6
Стихи, написанные. Маяковским в последние два-три года жизни,- это, за очень редким исключением уже не просто автопародия, но тотальная, захлестывающая пошлость, поражающая своим непрерывным избытком.
В поцелуе рук ли, губ ли, в дрожи тела близких мне красный цвет моих республик тоже должен пламенеть.
Именно так писал бы Победоносиков, если бы он писал стихи. Кто еще мог увидеть пламенеющий красный цвет, да еще республик, в дрожи тела, а также "в поцелуе рук"?
Мы теперь к таким нежны - спортом выправишь немногих,- вы и нам в Москве нужны, не хватает длинноногих.
Не хватает длинноногих, недовыполнен план, кое-какие коротконогие выправлены, но этого все еще мало, и в соответствии с нуждами народного хозяйства длинноногих приходится выписывать из Парижа, разумеется, временно, пока не будет налажено собственное отечественное производство...
А ведь это письмо Татьяне Яковлевой, в которую он был как будто всерьез влюблен и с которой перед тем встречался ежедневно на протяжении полутора месяцев - как раз тогда, когда писал Лиле Юрьевне о Париже, надоевшем "до бесчувствия, тошноты, отвращения". Он уехал, а она осталась, он тоскует, ревнует - казалось бы, все по-человечески. Но так прямо, без подмены оснований и мотивов, Маяковский написать не мог. Лицемерие? Опять и опять это слишком простое слово претендует на то, чтобы выразить суть. Не лицемерие, а неправда, маска, личина - как единственный способ существования.
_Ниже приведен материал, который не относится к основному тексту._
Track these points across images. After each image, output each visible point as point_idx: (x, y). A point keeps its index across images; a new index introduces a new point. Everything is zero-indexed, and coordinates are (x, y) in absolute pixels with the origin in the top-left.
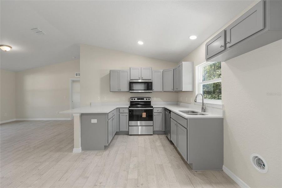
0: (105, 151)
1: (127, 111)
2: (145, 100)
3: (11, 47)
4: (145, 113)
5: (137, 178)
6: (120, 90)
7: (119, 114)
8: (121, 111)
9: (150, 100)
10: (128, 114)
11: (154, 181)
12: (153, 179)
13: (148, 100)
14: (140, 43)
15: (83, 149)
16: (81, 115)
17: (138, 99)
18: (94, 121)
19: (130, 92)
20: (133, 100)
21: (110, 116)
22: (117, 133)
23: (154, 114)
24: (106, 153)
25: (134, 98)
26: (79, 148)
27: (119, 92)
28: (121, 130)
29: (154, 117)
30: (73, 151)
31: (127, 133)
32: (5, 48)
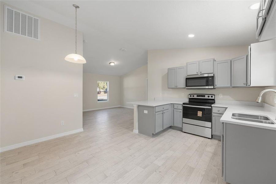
0: (153, 138)
1: (181, 108)
2: (206, 97)
3: (114, 63)
4: (201, 112)
5: (160, 166)
6: (177, 86)
7: (174, 110)
8: (176, 106)
9: (213, 98)
10: (181, 111)
11: (172, 176)
12: (173, 174)
13: (210, 98)
14: (191, 36)
15: (139, 132)
16: (138, 106)
17: (197, 96)
18: (146, 112)
19: (187, 89)
20: (192, 97)
21: (157, 109)
22: (171, 127)
23: (213, 114)
24: (152, 139)
25: (193, 95)
26: (136, 130)
27: (176, 88)
28: (176, 125)
29: (213, 118)
30: (134, 131)
31: (181, 130)
32: (112, 64)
И действительное слияние личного с общественным - личной неправды с общественной пошлостью.
Стихотворение в этой системе понятий выступает как особый вид дезинформации и не может выражать подлинных мотивов, а может лишь сублимировать их энергию, переводя ее в нечто объективно значимое. "Я не сам, а я ревную за Советскую Россию". А тогда уже как следствие: не в том несчастье, что любимая женщина отдается другому, а в том, что - классовому врагу.
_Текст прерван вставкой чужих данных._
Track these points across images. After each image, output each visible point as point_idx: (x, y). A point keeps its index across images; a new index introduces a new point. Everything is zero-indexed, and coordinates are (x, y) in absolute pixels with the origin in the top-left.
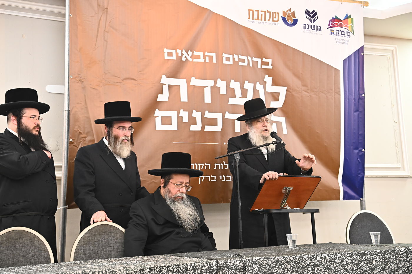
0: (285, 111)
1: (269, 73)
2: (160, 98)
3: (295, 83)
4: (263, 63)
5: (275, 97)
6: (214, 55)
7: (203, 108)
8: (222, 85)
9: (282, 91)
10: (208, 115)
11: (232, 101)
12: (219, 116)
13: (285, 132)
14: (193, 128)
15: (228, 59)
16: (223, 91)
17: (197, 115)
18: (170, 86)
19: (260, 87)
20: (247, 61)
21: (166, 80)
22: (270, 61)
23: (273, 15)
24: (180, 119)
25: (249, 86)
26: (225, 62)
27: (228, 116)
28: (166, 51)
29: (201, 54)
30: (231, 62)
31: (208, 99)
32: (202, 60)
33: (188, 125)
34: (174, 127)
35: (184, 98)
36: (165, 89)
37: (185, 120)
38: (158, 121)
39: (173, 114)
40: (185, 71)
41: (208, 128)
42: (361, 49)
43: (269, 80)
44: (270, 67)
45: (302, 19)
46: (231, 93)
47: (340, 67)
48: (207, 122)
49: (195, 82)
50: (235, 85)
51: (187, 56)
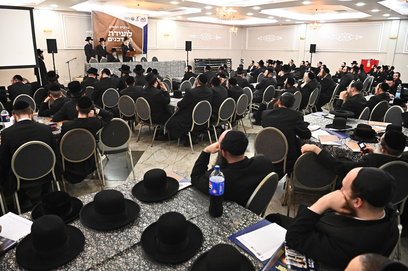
0: (132, 37)
1: (129, 30)
2: (109, 35)
3: (134, 31)
4: (128, 28)
5: (130, 34)
6: (118, 27)
7: (116, 37)
8: (120, 32)
9: (131, 33)
10: (117, 38)
11: (122, 36)
12: (119, 38)
13: (132, 41)
14: (115, 41)
15: (121, 27)
16: (120, 34)
17: (115, 38)
18: (110, 33)
19: (127, 33)
20: (125, 27)
21: (110, 32)
22: (129, 27)
23: (129, 18)
24: (112, 39)
25: (125, 32)
26: (120, 28)
27: (121, 38)
28: (109, 26)
29: (116, 26)
30: (121, 28)
31: (117, 35)
32: (116, 28)
33: (114, 40)
34: (111, 41)
35: (113, 35)
36: (110, 34)
37: (113, 39)
38: (108, 39)
39: (111, 38)
40: (113, 30)
41: (117, 41)
42: (147, 24)
43: (129, 31)
44: (129, 28)
45: (135, 19)
46: (122, 34)
47: (143, 28)
48: (117, 40)
49: (115, 32)
50: (122, 32)
51: (113, 27)
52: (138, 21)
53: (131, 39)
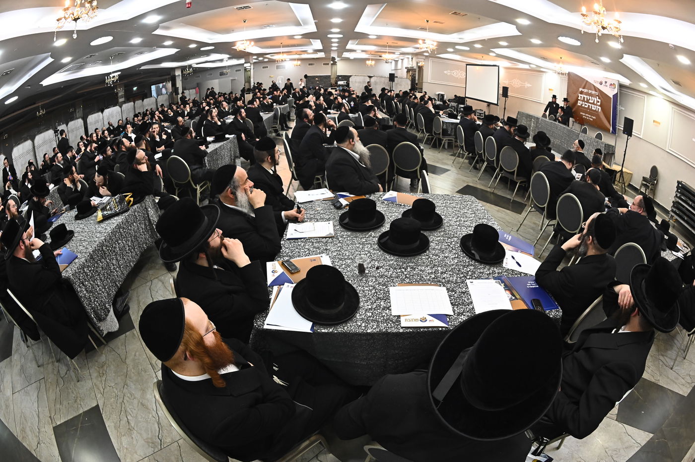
0: (600, 106)
1: (597, 96)
2: (579, 98)
3: (602, 99)
5: (598, 102)
7: (585, 102)
8: (588, 97)
9: (600, 101)
11: (589, 101)
13: (600, 111)
15: (590, 91)
16: (588, 99)
19: (595, 99)
20: (594, 92)
21: (579, 95)
22: (597, 93)
25: (593, 98)
27: (589, 104)
28: (580, 89)
31: (586, 100)
33: (582, 105)
35: (582, 99)
38: (578, 103)
39: (580, 102)
40: (583, 93)
45: (604, 83)
46: (590, 99)
47: (612, 97)
48: (586, 105)
49: (584, 96)
50: (590, 98)
51: (583, 90)
52: (607, 86)
53: (600, 108)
Не тебе в снега и в тиф шедшей этими ногами, здесь на ласки выдать их в ужины с нефтяниками
Речь, конечно, не о героических нефтяниках Каспия, а о парижских нефтяных магнатах. Именно этим буржуям-толстосумам вынуждена - но не должна! - выдавать на ласки свои длинные ноги очаровательная Татьяна Яковлева. Должна же она выдавать их другим - кому подскажет классовое сознание (не ее, конечно, а наше). Если бы она выдала литейщику Ивану Козыреву, только что вселившемуся в новую квартиру, или тем же рабочим Курска, добывшим первую руду, то основании для ревности, этого дворянского чувства, у Маяковского вроде бы не должно было быть. Но такая вероятность затуманила бы ситуацию, н он ее не рассматривает. Он бросает на полстрофе частушечный хорей с его пригородной куртуазностью и переходит на резкий революционный дольник:
Иди сюда, иди на перекресток моих больших и неуклюжих рук.
Не будем спрашивать зачем. Ясно и так: для выполнения общественного долга.
Не хочешь?
(Не хочет!)
Оставайся и зимуй. И это оскорбление на общий счет нанижем.
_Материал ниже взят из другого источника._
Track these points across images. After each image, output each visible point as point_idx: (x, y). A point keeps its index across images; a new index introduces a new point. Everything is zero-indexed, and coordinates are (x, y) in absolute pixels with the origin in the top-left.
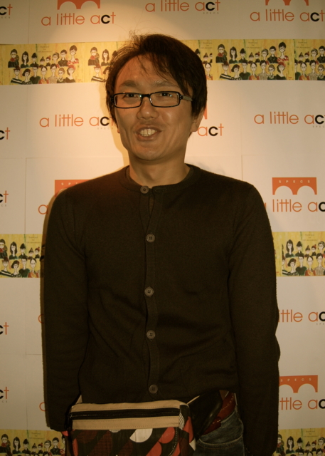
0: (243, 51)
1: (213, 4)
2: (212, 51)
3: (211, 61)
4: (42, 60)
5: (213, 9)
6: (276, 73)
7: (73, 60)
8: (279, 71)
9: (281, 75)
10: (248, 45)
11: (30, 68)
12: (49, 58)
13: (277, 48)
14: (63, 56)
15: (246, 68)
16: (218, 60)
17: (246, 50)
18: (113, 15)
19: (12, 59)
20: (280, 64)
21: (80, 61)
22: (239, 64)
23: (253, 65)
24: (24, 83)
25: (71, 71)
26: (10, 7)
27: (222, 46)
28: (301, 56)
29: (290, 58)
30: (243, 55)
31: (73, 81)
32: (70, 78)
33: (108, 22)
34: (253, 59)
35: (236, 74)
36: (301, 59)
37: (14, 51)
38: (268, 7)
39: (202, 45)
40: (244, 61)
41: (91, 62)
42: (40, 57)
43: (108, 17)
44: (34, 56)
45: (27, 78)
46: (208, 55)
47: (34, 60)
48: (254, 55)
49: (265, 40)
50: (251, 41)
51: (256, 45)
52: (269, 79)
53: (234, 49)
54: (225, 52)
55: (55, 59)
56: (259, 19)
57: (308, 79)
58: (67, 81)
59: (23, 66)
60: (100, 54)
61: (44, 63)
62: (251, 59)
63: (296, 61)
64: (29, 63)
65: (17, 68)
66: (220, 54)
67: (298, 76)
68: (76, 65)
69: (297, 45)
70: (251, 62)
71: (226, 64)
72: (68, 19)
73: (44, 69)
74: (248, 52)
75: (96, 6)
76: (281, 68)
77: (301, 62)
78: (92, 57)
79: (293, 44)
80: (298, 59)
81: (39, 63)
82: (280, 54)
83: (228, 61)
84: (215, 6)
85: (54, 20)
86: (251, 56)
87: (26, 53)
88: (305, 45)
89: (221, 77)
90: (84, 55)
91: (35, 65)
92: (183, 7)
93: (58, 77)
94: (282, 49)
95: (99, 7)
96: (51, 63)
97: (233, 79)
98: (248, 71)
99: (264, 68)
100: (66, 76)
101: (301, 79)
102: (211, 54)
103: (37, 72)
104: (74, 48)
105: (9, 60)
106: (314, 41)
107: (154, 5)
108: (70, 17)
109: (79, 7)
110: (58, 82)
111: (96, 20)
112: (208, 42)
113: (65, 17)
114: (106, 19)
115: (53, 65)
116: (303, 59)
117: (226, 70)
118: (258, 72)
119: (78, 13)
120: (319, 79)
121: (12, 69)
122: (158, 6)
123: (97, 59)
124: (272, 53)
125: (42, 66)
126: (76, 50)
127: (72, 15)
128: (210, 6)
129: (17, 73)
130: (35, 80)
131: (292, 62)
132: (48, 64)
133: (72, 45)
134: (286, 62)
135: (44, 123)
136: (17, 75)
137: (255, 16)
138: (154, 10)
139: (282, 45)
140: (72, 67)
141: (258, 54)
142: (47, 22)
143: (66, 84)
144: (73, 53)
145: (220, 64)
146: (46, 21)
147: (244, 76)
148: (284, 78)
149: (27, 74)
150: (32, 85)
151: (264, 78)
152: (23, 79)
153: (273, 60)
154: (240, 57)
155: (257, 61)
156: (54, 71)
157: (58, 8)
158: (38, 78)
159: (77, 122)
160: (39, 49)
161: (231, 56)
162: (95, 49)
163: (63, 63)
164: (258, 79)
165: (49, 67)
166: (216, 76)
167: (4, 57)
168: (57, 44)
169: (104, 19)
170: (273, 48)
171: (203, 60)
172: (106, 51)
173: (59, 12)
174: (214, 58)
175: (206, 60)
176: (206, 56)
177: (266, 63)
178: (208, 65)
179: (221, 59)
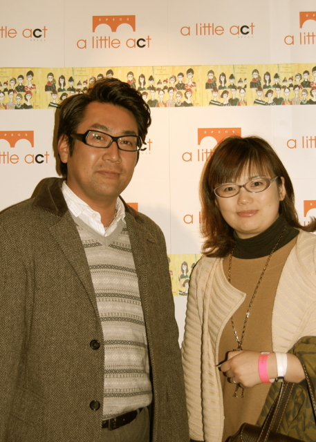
0: (277, 76)
1: (248, 27)
2: (246, 76)
3: (246, 87)
5: (248, 33)
6: (309, 97)
8: (312, 95)
9: (314, 100)
10: (281, 69)
11: (68, 93)
12: (86, 82)
13: (311, 72)
15: (279, 93)
16: (253, 85)
18: (149, 39)
19: (49, 82)
20: (314, 88)
22: (273, 89)
23: (287, 90)
26: (45, 30)
27: (256, 71)
33: (144, 46)
37: (51, 74)
38: (303, 30)
39: (237, 70)
43: (144, 40)
44: (71, 80)
46: (243, 80)
47: (71, 84)
48: (287, 79)
49: (299, 65)
50: (285, 66)
51: (290, 70)
52: (302, 103)
54: (259, 77)
59: (60, 90)
60: (137, 79)
61: (81, 88)
62: (285, 84)
66: (254, 79)
72: (103, 42)
74: (282, 77)
75: (131, 28)
76: (314, 93)
82: (313, 78)
83: (262, 87)
84: (249, 30)
85: (89, 43)
86: (285, 80)
87: (63, 77)
89: (255, 102)
91: (72, 89)
92: (218, 31)
94: (315, 74)
95: (134, 30)
98: (282, 96)
99: (297, 92)
102: (245, 79)
104: (110, 73)
105: (46, 84)
107: (189, 28)
108: (105, 40)
109: (114, 30)
111: (131, 43)
112: (242, 67)
117: (260, 95)
118: (291, 97)
122: (193, 30)
123: (134, 84)
125: (79, 91)
126: (113, 74)
127: (107, 38)
128: (245, 30)
129: (54, 96)
132: (85, 89)
133: (108, 70)
136: (55, 98)
138: (189, 34)
139: (315, 69)
142: (82, 44)
145: (254, 89)
147: (278, 101)
149: (64, 98)
151: (297, 103)
152: (60, 103)
154: (274, 81)
157: (94, 31)
160: (76, 73)
161: (265, 81)
162: (131, 73)
164: (291, 104)
166: (250, 102)
167: (41, 80)
168: (93, 68)
169: (139, 43)
170: (306, 72)
171: (237, 85)
172: (143, 76)
173: (95, 35)
174: (248, 83)
175: (240, 85)
176: (240, 81)
177: (299, 87)
178: (242, 91)
179: (255, 84)
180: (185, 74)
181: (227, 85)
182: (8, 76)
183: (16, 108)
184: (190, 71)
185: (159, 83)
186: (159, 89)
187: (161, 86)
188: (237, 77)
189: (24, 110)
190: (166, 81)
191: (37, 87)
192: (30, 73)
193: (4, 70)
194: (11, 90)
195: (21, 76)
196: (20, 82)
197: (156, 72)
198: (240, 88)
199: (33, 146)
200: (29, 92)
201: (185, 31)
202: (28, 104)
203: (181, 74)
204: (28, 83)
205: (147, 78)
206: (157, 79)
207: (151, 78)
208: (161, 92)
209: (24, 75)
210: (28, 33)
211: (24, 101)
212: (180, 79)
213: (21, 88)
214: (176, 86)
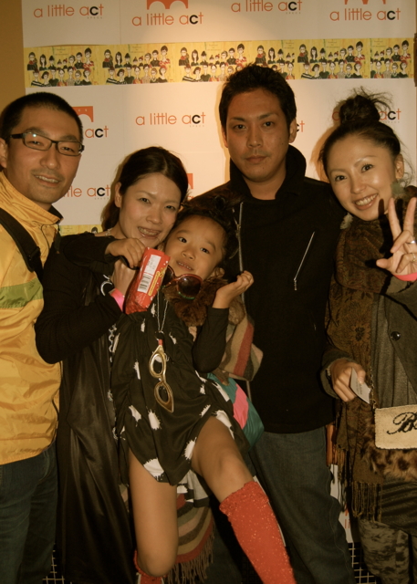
0: (323, 51)
1: (295, 4)
2: (294, 51)
3: (293, 61)
4: (135, 60)
5: (295, 9)
6: (353, 72)
7: (165, 60)
8: (356, 70)
9: (358, 74)
10: (327, 45)
11: (124, 69)
12: (141, 58)
13: (355, 47)
14: (155, 57)
15: (325, 68)
16: (300, 59)
17: (326, 49)
18: (201, 16)
19: (106, 59)
20: (358, 63)
21: (171, 61)
22: (319, 64)
23: (332, 64)
24: (118, 83)
25: (163, 71)
26: (101, 7)
27: (303, 46)
28: (377, 54)
29: (366, 57)
30: (323, 55)
31: (165, 81)
32: (163, 78)
33: (196, 22)
34: (332, 59)
35: (316, 73)
36: (377, 58)
37: (108, 51)
38: (347, 7)
39: (285, 45)
40: (323, 60)
41: (181, 62)
42: (132, 58)
43: (196, 17)
44: (127, 56)
45: (121, 78)
46: (291, 55)
47: (128, 60)
48: (333, 54)
49: (344, 40)
50: (331, 41)
51: (335, 45)
52: (346, 77)
53: (314, 49)
54: (306, 52)
55: (147, 59)
56: (338, 19)
57: (383, 77)
58: (160, 80)
59: (117, 66)
61: (137, 64)
62: (330, 59)
63: (372, 60)
64: (123, 63)
65: (112, 68)
66: (301, 54)
67: (373, 74)
68: (167, 65)
69: (374, 44)
70: (330, 62)
71: (307, 63)
72: (157, 19)
73: (137, 69)
74: (328, 51)
75: (184, 6)
76: (358, 67)
77: (376, 61)
78: (182, 57)
79: (369, 43)
80: (374, 58)
81: (133, 64)
82: (357, 53)
83: (309, 61)
84: (297, 6)
85: (144, 21)
86: (330, 55)
87: (119, 54)
88: (381, 44)
89: (302, 76)
90: (174, 55)
91: (128, 65)
92: (267, 7)
93: (151, 77)
94: (359, 49)
96: (144, 63)
97: (313, 78)
98: (328, 70)
99: (342, 67)
100: (158, 76)
101: (376, 77)
102: (293, 54)
103: (130, 72)
104: (164, 48)
105: (103, 60)
106: (390, 39)
107: (239, 5)
108: (159, 17)
109: (167, 7)
110: (151, 82)
111: (184, 20)
112: (290, 43)
113: (155, 17)
114: (194, 20)
115: (146, 65)
116: (379, 58)
117: (307, 69)
118: (336, 72)
119: (167, 13)
120: (392, 77)
121: (107, 69)
122: (243, 7)
123: (187, 59)
124: (350, 52)
125: (135, 67)
126: (167, 50)
127: (161, 15)
128: (293, 6)
129: (112, 73)
130: (129, 80)
131: (368, 61)
132: (141, 65)
133: (162, 45)
134: (362, 61)
135: (140, 121)
136: (112, 75)
137: (335, 16)
138: (239, 10)
139: (360, 44)
140: (164, 67)
141: (336, 53)
143: (159, 84)
144: (164, 53)
145: (302, 64)
146: (137, 21)
147: (324, 75)
148: (360, 77)
149: (121, 74)
150: (127, 85)
151: (341, 77)
152: (118, 79)
153: (351, 59)
154: (320, 56)
155: (336, 60)
156: (147, 71)
157: (148, 8)
158: (132, 78)
159: (170, 120)
160: (132, 49)
161: (312, 56)
162: (184, 49)
163: (155, 63)
164: (336, 78)
165: (142, 68)
166: (298, 75)
167: (99, 57)
168: (148, 44)
169: (192, 20)
170: (351, 47)
171: (286, 59)
172: (196, 52)
173: (149, 12)
174: (296, 58)
175: (288, 59)
176: (288, 56)
177: (344, 62)
178: (290, 65)
179: (303, 59)
180: (236, 49)
181: (276, 59)
182: (68, 52)
183: (76, 84)
184: (241, 46)
185: (211, 58)
186: (211, 64)
187: (214, 62)
188: (286, 53)
189: (83, 87)
190: (218, 56)
191: (95, 63)
192: (88, 51)
193: (63, 48)
194: (70, 68)
195: (79, 54)
196: (79, 59)
197: (208, 47)
198: (288, 63)
199: (92, 121)
200: (88, 69)
201: (236, 8)
202: (87, 80)
203: (232, 49)
204: (86, 60)
205: (200, 53)
206: (209, 55)
207: (204, 54)
208: (214, 67)
209: (82, 51)
210: (85, 11)
211: (82, 78)
212: (231, 55)
213: (79, 65)
214: (228, 61)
Так все та же подростковая обида на недоданность, выступавшая под самыми различными масками (вспомним "Облако", буквально: "Мария - не хочешь?"), трансформируется теперь в политический факт, в событие жизни страны и народа.
Тезис о футуризме как государственном искусстве осуществляется им в одностороннем порядке. Он не только объявляет интересы государства (то есть высшего, недосягаемого руководства) своими личными интересами, но и наоборот - свои личные нужды трактует как общественное явление. При этом он подробно документирует свою жизнь, как если бы это была жизнь страны или города. Это относится и к самой главной, единственной, по сути, его привязанности.